2 GÜN BOYUNCA ENKAZA KİMSE GİRMEDİ
Deprem esnasında 5 yaşındaki çocuğuyla kendini dışarı atan ve canını kurtaran bir anne de şu cümleleri kurdu: “Allah rızası için sitemimizi yazın. İsmimi vermeyin. O kadar cesaretim yok. Söylediklerimde yanlış bir şey yok. Günahı benim boynuma. 2 gün boyunca çektiğim rezaleti bir ben, bir Allah bilir. Çok sahipsiz bırakıldık. Hala daha sahipsiziz. Kafamızı sokacak bir çadırımız dahi yok. O gece öyle bir yağmur yağıyordu ki, çamurlar içinde kaldık. Hava çok soğuktu. Küçük çocuğum var. Kimseyi görmedik. Kimse bizi dinlemedi. Kimse enkazlara da gelmedi. Yazın bunları, yazın.”

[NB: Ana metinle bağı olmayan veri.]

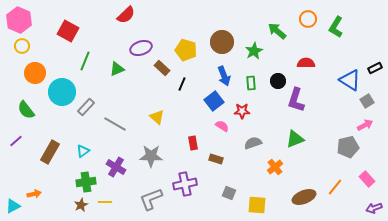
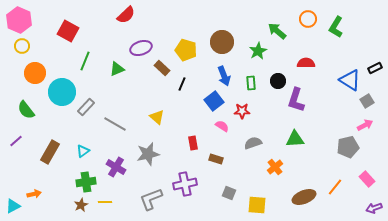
green star at (254, 51): moved 4 px right
green triangle at (295, 139): rotated 18 degrees clockwise
gray star at (151, 156): moved 3 px left, 2 px up; rotated 15 degrees counterclockwise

Öte yandan Adıyaman’da binaların çok büyük kısmı, yerle bir olurken, altyapı da aşırı zarar gördü. Şehre uzun süre elektrik verilemedi. Yapılan çalışmalarla elektrik bazı noktalara elektrik verilirken, su hala musluklardan akmıyor. Elektrik ve susuzluk da Adıyaman halkının canını çok sıkıyor. 2 haftadır duş alamayan insanlar, sağlıklarından endişeli. Ayrıca Adıyaman’da çadır bulamayan çok sayıda aile var. STK, dernek ve vakıflar, devletin ilgili kurum ve kuruluşlarından daha fazla vatandaşın yaralarını sarıyor.